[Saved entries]
<<<<

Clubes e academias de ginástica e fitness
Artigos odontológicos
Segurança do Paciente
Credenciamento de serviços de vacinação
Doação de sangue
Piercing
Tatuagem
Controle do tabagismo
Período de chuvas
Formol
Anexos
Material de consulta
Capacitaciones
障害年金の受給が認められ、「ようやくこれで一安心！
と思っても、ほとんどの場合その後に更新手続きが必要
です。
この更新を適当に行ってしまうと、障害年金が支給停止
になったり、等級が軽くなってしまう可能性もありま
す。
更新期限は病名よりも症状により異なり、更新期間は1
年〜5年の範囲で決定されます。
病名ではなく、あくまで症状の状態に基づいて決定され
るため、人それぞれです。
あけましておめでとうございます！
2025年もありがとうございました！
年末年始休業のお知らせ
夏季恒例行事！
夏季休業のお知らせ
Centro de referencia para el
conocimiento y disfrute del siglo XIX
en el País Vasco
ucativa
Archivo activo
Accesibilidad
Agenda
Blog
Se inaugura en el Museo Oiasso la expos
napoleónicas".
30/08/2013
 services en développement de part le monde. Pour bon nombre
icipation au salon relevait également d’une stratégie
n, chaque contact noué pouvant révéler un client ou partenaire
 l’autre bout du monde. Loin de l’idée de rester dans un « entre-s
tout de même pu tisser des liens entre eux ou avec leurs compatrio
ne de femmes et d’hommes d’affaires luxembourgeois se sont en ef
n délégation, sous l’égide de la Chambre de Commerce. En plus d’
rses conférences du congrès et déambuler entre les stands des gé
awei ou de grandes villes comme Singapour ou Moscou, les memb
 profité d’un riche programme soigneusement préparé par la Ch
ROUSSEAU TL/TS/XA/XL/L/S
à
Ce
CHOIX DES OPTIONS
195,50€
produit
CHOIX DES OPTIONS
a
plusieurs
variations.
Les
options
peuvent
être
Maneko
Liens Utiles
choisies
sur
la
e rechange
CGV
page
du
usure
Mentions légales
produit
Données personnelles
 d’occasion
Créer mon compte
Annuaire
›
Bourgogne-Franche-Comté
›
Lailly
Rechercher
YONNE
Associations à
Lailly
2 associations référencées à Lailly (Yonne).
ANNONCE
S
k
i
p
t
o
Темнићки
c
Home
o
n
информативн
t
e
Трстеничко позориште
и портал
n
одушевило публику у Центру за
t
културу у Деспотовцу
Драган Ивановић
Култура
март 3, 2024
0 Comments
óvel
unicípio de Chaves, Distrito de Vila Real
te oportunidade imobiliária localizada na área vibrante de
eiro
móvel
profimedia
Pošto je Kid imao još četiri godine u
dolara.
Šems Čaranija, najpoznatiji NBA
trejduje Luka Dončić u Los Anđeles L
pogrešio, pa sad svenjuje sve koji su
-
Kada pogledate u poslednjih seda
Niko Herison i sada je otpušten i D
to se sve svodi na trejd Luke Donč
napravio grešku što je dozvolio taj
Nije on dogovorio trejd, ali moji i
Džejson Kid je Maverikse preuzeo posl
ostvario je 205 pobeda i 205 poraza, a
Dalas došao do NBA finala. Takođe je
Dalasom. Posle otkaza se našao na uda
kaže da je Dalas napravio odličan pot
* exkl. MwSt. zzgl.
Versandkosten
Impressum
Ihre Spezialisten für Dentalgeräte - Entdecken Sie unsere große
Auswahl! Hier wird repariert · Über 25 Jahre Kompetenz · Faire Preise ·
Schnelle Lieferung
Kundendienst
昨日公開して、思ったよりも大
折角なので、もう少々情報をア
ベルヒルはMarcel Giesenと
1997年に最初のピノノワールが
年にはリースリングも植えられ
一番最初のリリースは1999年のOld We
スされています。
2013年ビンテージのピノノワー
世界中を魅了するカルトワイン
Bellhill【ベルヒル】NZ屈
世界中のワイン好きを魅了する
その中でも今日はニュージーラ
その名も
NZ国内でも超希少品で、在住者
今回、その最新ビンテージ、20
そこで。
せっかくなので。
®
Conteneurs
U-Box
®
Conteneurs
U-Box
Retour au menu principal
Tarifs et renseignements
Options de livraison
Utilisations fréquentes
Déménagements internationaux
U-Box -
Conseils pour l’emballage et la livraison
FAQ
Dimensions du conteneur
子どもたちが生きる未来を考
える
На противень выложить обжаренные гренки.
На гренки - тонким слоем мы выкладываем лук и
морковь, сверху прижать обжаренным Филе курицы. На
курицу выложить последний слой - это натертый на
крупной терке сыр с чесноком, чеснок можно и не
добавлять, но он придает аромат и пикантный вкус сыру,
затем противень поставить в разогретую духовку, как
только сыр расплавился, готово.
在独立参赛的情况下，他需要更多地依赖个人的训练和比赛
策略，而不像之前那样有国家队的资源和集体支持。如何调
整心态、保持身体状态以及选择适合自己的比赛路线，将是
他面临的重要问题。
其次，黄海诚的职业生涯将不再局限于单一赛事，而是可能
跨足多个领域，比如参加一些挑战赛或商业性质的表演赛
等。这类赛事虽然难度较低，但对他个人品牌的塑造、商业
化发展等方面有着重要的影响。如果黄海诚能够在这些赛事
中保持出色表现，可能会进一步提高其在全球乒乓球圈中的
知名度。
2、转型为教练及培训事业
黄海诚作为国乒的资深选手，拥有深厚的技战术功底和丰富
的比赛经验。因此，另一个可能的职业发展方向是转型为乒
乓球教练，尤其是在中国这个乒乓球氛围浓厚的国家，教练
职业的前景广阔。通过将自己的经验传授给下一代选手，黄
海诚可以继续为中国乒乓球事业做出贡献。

>>>>

▶ _TASK INSTRUCTIONS_
Which lines above contain the word "entre"? Copy each one.

▶ _COMPLETED EXERCISE_
 l’autre bout du monde. Loin de l’idée de rester dans un « entre-s
tout de même pu tisser des liens entre eux ou avec leurs compatrio
rses conférences du congrès et déambuler entre les stands des gé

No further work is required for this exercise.